The client lists a variance futures contract that settles to 3 months of the realized variance of some indexes. The contract is similar in nature to realized variance swap contracts that are traded in the OTC market; however, there are two notable differences. First, the OTC swap contract is quoted in volatility points for a Vega notional amount while the Client’s futures contract is quoted in variance points for a stated number of futures contracts. The second difference arises from the collateral treatment of an exchange traded futures contract compared to that of an OTC swap contract.
A major futures trading firm in Chicago has proposed a new variance futures contract to be traded at Client that is the economic equivalent of the OTC variance swap and is quoted using the same convention. The proposed contract will require the client to transform the trade price and quantity traded of a matched trade to a separate price and quantity to be cleared.

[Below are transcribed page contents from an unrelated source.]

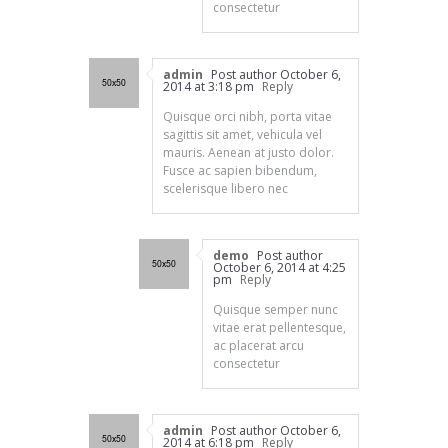
consectetur
admin
Post author
October 6,
2014 at 3:18 pm
Reply
Quisque orci nibh, porta vitae
sagittis sit amet, vehicula vel
mauris. Aenean at justo dolor.
Fusce ac sapien bibendum,
scelerisque libero nec
demo
Post author
October 6, 2014 at 4:25
pm
Reply
Quisque semper nunc
vitae erat pellentesque,
ac placerat arcu
consectetur
admin
Post author
October 6,
2014 at 6:18 pm
Reply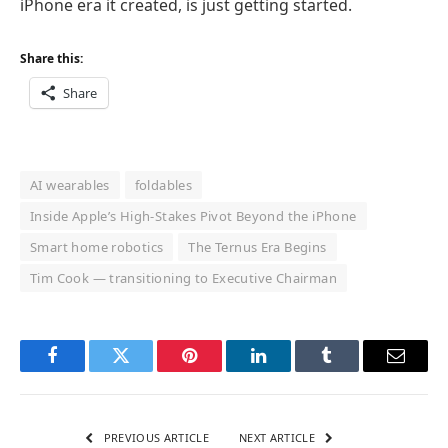
iPhone era it created, is just getting started.
Share this:
Share
AI wearables
foldables
Inside Apple’s High-Stakes Pivot Beyond the iPhone
Smart home robotics
The Ternus Era Begins
Tim Cook — transitioning to Executive Chairman
Facebook
Twitter
Pinterest
LinkedIn
Tumblr
Email
PREVIOUS ARTICLE
NEXT ARTICLE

The goal of this project is to re-launch the client variance contract with the ability to quote the contract in terms of volatility points and clear the contract in terms of variance values.
CTI is engaged in the full application development life cycle – requirement, analysis, design, implementation, testing and production roll out. This was a six-month project aimed at significantly improving the trading volume for variance futures on client’s exchange. Client wanted to reuse the existing options trading platform to handle order booking, routing, and trade processing for Futures products. CTI’s onsite project manager and offshore team worked together to closely analyze the existing framework and leverage it to provide trading logic for futures session.
Futures trading is a focus of our client. Exchange and trading firms will benefit by having a future product that meets the OTC convention, which in turn will increase liquidity for variance futures products. It will diversify client’s product line, and complement options trading. It will also leverage client’s influence on the futures market.